In this case, it’s merely one debate for 10 candidates, airing Wednesday at 9 on MSNBC. But Tyler Perry Studios, which officially opened just last month, faced a fresh logistical challenge for the organizers.
There was no stage, no seats, not much of anything inside the 40,000-square-foot soundstage. That meant MSNBC had to build much of it from scratch. They were able to recycle some pieces from the June event such as the lecterns but had to install carpeting, sundry sound and lighting equipment, 1,000 white fold-out chairs and 14 cameras over a span of four days.
“It’s been a robust build,” Jones said. “But we think it was worth the extra effort. We wanted to be able to do something different this news cycle. It’s a blank canvas. You can make whatever you want. It’s a fun challenge.”
Her colleague Marc Greenstein, vice president of creative production design for MSNBC, said the space lacked elements of a theater so they added video screens on each side of the seating. They also created three design elements above the stage that evoked a flowing flag so people’s eyes would naturally flow down to the lecterns for the 10 Democratic presidential candidates who were eligible for the debate.

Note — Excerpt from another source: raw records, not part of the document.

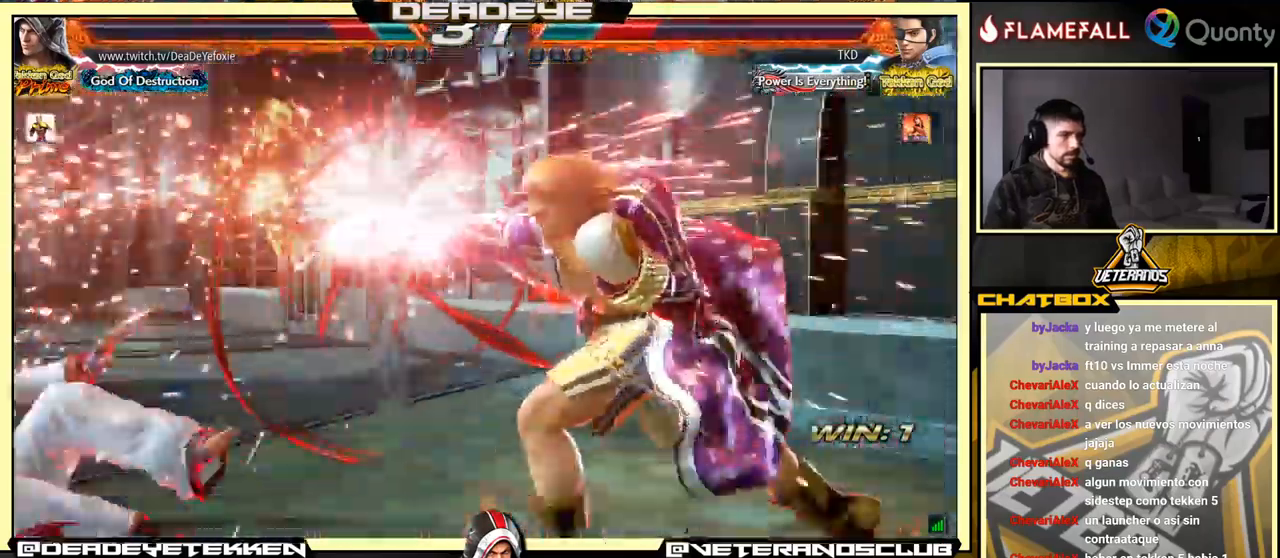
{"buttons": [], "left_stick": "down-left", "events": [[166, "left_stick", "left"], [250, "left_stick", "center"], [333, "left_stick", "left"], [450, "L1", "down"], [450, "left_stick", "down-left"], [500, "L1", "up"]]}
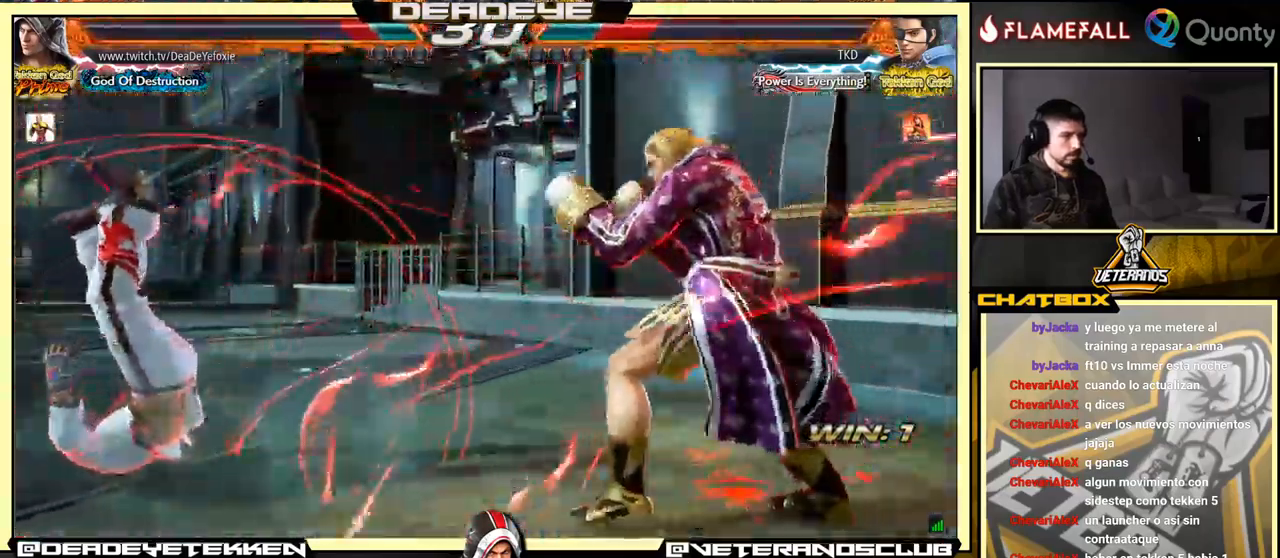
{"buttons": [], "left_stick": "left", "events": [[33, "L1", "down"], [66, "CROSS", "down"], [66, "L1", "up"], [150, "left_stick", "left"], [400, "CROSS", "up"]]}
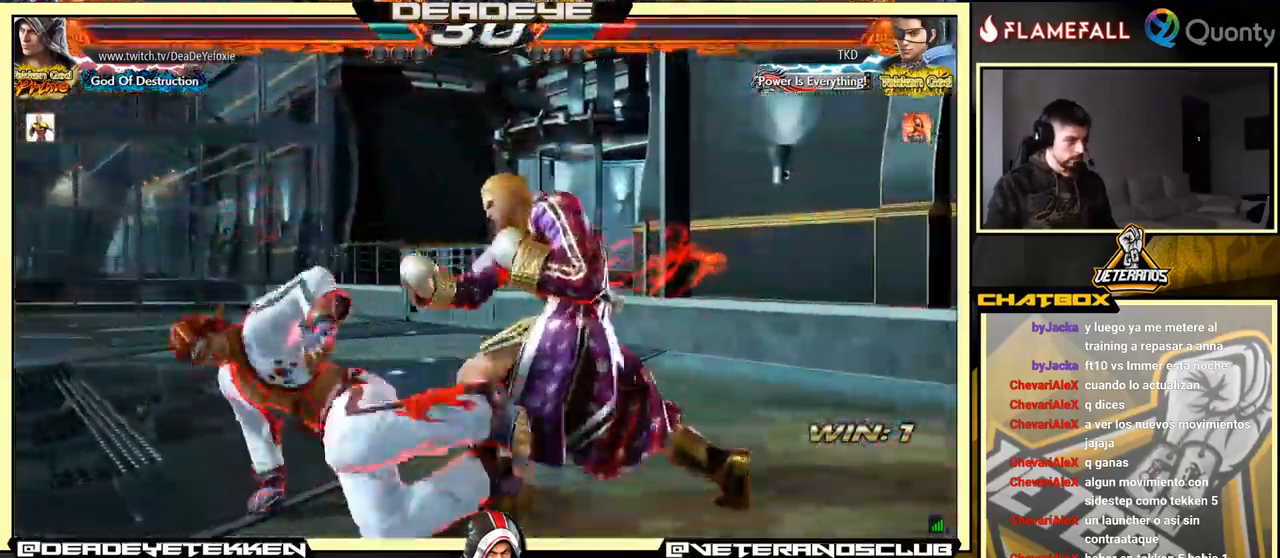
{"buttons": ["SQUARE"], "left_stick": "left", "events": [[50, "left_stick", "center"], [150, "left_stick", "down-left"], [200, "SQUARE", "down"], [250, "SQUARE", "up"], [300, "TRIANGLE", "down"], [350, "left_stick", "left"], [366, "TRIANGLE", "up"], [466, "SQUARE", "down"]]}
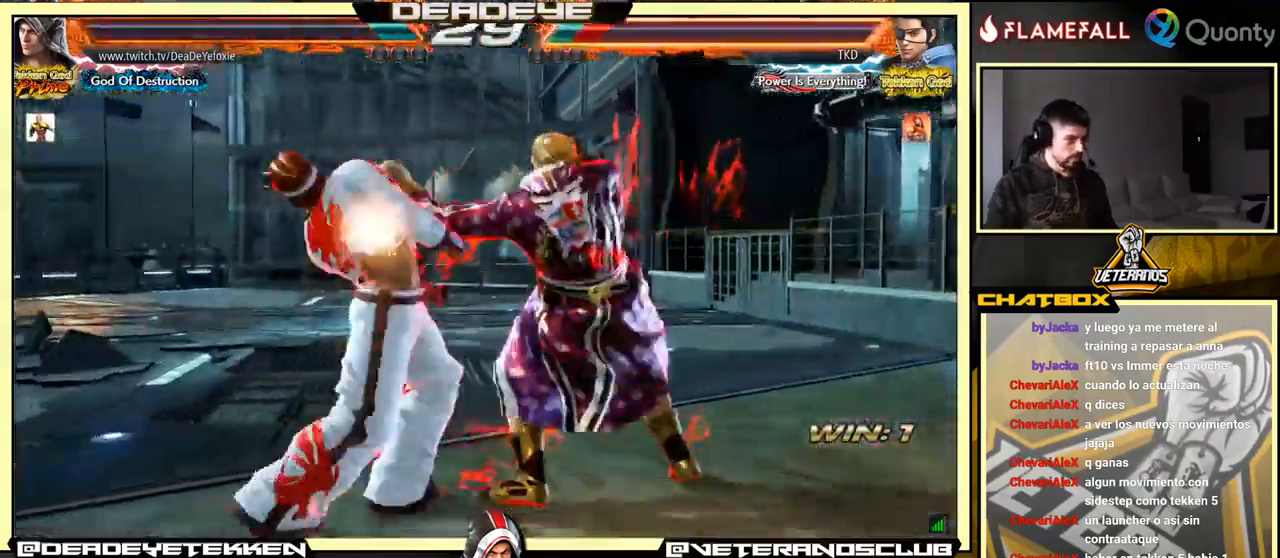
{"buttons": [], "left_stick": "right", "events": [[16, "SQUARE", "up"], [33, "left_stick", "right"], [100, "SQUARE", "down"], [150, "SQUARE", "up"], [216, "SQUARE", "down"], [300, "SQUARE", "up"]]}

“There’s a bit of muscle to build this structure,” Greenstein said. “There’s something like 40,000 pounds of truss and decking. Thousands of miles of cables. We had to bring in air conditioning. We had to do it in a way that it looks good on TV.”
The color palette for any presidential debate, he noted, is generally limited to red, white and blue, the colors of the American flag. Although the carpeting is red, he gave the stage a bluer tint to reflect it’s a Democratic primary. If there had been a Republican debate, he would have made it a bit redder. “The accent lighting would change,” he said. “We’d give it a flip the other way.”
Tyler Perry Studios, which held a fancy gala last month for its official opening featuring the likes of Samuel L. Jackson, Andrew Young and Halle Berry, is the one of the largest studios in the United States with 330 acres at the former Fort McPherson site in southwest Atlanta. Perry himself is the only African American in the country who owns a major studio and has a net worth in the hundreds of millions courtesy of dozens of popular TV shows, films and plays.
The Democratic National Committee wanted to highlight how important Georgia was to their plans to take back the White House. Atlanta Mayor Keisha Lance Bottoms aggressively pushed for the debate to be held in Atlanta and was directly involved in the talks that helped close the deal. And when the idea of Tyler Perry Studios came up as a location, it quickly became a no brainer for everyone involved.
The backlot not far from the studio itself includes a replica of the White House Perry built recently for his current BET drama “The Oval.”
“It’s gorgeous,” Jones said. “It could not be a more perfect statement of how what we’re doing is important.”
Jones isn’t fazed by the House impeachment hearings potentially overshadowing the debate. “The news cycle happens in real time,” she said. “As journalists, we’re equipped to handle that. It’s obvious the country cares about what’s happening, both the election and in a larger sense the impeachment. It’s a matter how do we positition in a way to get voters to understand what’s going on contextually.”